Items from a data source
··········

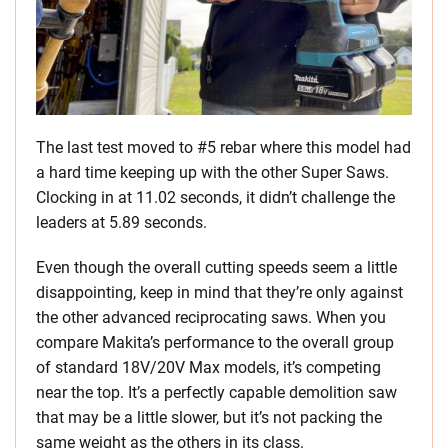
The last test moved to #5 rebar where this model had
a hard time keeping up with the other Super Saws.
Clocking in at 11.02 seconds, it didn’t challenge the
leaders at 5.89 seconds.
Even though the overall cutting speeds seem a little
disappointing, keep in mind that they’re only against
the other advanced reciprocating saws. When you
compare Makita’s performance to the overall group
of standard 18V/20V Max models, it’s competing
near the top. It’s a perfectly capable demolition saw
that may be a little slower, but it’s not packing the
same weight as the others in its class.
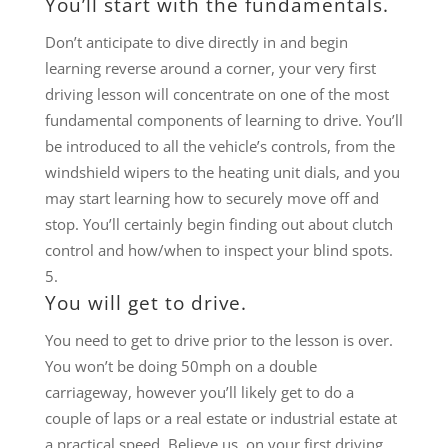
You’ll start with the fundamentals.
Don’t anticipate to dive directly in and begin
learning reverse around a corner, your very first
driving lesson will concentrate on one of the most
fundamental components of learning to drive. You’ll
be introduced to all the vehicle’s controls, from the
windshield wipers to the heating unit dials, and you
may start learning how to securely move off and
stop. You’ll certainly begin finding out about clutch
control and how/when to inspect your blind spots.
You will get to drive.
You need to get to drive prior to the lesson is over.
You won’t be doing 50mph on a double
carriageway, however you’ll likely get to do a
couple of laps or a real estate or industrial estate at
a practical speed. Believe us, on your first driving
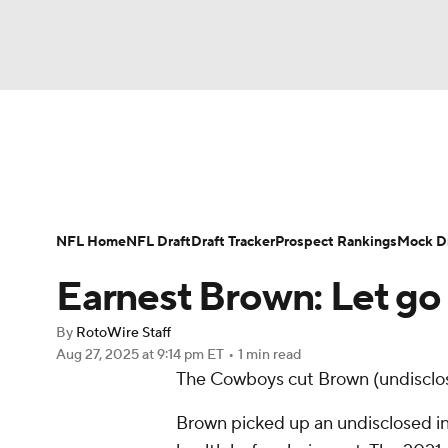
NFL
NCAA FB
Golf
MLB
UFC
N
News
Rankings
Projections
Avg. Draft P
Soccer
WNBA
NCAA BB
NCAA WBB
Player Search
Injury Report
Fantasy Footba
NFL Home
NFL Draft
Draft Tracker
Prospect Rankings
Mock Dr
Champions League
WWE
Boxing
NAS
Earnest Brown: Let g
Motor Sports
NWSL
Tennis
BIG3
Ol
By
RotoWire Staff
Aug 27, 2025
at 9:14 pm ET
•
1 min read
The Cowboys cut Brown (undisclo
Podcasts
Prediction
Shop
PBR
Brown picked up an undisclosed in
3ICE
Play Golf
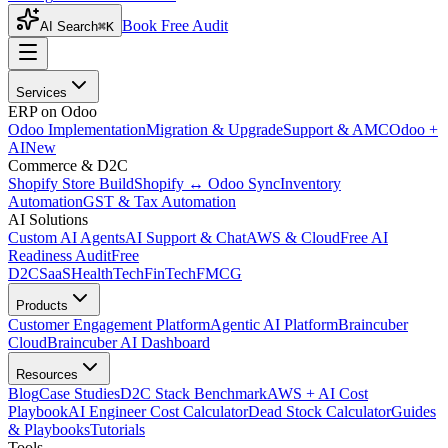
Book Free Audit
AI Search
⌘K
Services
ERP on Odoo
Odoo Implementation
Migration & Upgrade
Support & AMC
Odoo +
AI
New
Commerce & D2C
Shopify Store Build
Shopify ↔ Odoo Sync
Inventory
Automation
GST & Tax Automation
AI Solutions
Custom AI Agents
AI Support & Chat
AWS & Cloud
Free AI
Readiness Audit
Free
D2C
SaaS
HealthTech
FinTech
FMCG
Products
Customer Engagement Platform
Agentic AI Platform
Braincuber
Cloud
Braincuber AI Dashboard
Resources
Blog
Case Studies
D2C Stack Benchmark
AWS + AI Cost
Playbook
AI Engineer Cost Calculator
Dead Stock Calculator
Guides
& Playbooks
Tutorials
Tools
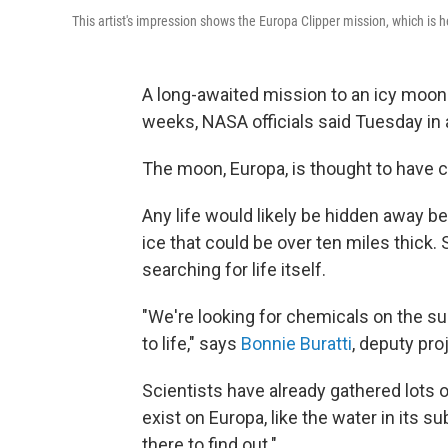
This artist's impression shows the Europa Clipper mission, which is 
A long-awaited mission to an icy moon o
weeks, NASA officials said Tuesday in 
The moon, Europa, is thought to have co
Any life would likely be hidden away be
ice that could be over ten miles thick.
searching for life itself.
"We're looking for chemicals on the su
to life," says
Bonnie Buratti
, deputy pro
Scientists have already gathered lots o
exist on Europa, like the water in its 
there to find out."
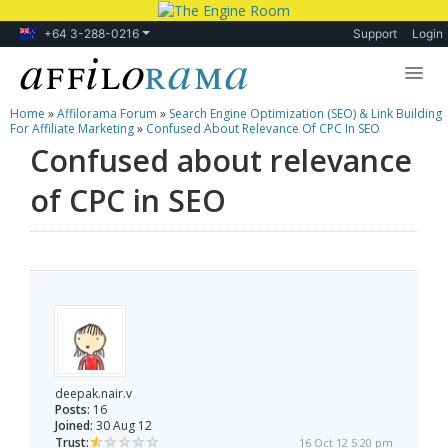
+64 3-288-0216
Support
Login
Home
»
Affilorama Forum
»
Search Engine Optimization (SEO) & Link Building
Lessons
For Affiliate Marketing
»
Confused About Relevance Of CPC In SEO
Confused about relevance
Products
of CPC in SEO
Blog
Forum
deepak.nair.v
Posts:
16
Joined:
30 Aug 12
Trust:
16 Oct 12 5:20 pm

··········

Assigned task: Please repeat every line of text in the data above word for word, leaving the pictures out.

Solution:
The last test moved to #5 rebar where this model had
a hard time keeping up with the other Super Saws.
Clocking in at 11.02 seconds, it didn’t challenge the
leaders at 5.89 seconds.
Even though the overall cutting speeds seem a little
disappointing, keep in mind that they’re only against
the other advanced reciprocating saws. When you
compare Makita’s performance to the overall group
of standard 18V/20V Max models, it’s competing
near the top. It’s a perfectly capable demolition saw
that may be a little slower, but it’s not packing the
same weight as the others in its class.
You’ll start with the fundamentals.
Don’t anticipate to dive directly in and begin
learning reverse around a corner, your very first
driving lesson will concentrate on one of the most
fundamental components of learning to drive. You’ll
be introduced to all the vehicle’s controls, from the
windshield wipers to the heating unit dials, and you
may start learning how to securely move off and
stop. You’ll certainly begin finding out about clutch
control and how/when to inspect your blind spots.
You will get to drive.
You need to get to drive prior to the lesson is over.
You won’t be doing 50mph on a double
carriageway, however you’ll likely get to do a
couple of laps or a real estate or industrial estate at
a practical speed. Believe us, on your first driving
NFL
NCAA FB
Golf
MLB
UFC
N
News
Rankings
Projections
Avg. Draft P
Soccer
WNBA
NCAA BB
NCAA WBB
Player Search
Injury Report
Fantasy Footba
NFL Home
NFL Draft
Draft Tracker
Prospect Rankings
Mock Dr
Champions League
WWE
Boxing
NAS
Earnest Brown: Let g
Motor Sports
NWSL
Tennis
BIG3
Ol
By
RotoWire Staff
Aug 27, 2025
at 9:14 pm ET
•
1 min read
The Cowboys cut Brown (undisclo
Podcasts
Prediction
Shop
PBR
Brown picked up an undisclosed in
3ICE
Play Golf
Book Free Audit
AI Search
⌘K
Services
ERP on Odoo
Odoo Implementation
Migration & Upgrade
Support & AMC
Odoo +
AI
New
Commerce & D2C
Shopify Store Build
Shopify ↔ Odoo Sync
Inventory
Automation
GST & Tax Automation
AI Solutions
Custom AI Agents
AI Support & Chat
AWS & Cloud
Free AI
Readiness Audit
Free
D2C
SaaS
HealthTech
FinTech
FMCG
Products
Customer Engagement Platform
Agentic AI Platform
Braincuber
Cloud
Braincuber AI Dashboard
Resources
Blog
Case Studies
D2C Stack Benchmark
AWS + AI Cost
Playbook
AI Engineer Cost Calculator
Dead Stock Calculator
Guides
& Playbooks
Tutorials
Tools
This artist's impression shows the Europa Clipper mission, which is 
A long-awaited mission to an icy moon o
weeks, NASA officials said Tuesday in 
The moon, Europa, is thought to have co
Any life would likely be hidden away be
ice that could be over ten miles thick.
searching for life itself.
"We're looking for chemicals on the su
to life," says
Bonnie Buratti
, deputy pro
Scientists have already gathered lots o
exist on Europa, like the water in its 
there to find out."
+64 3-288-0216
Support
Login
Home
»
Affilorama Forum
»
Search Engine Optimization (SEO) & Link Building
Lessons
For Affiliate Marketing
»
Confused About Relevance Of CPC In SEO
Confused about relevance
Products
of CPC in SEO
Blog
Forum
deepak.nair.v
Posts:
16
Joined:
30 Aug 12
Trust:
16 Oct 12 5:20 pm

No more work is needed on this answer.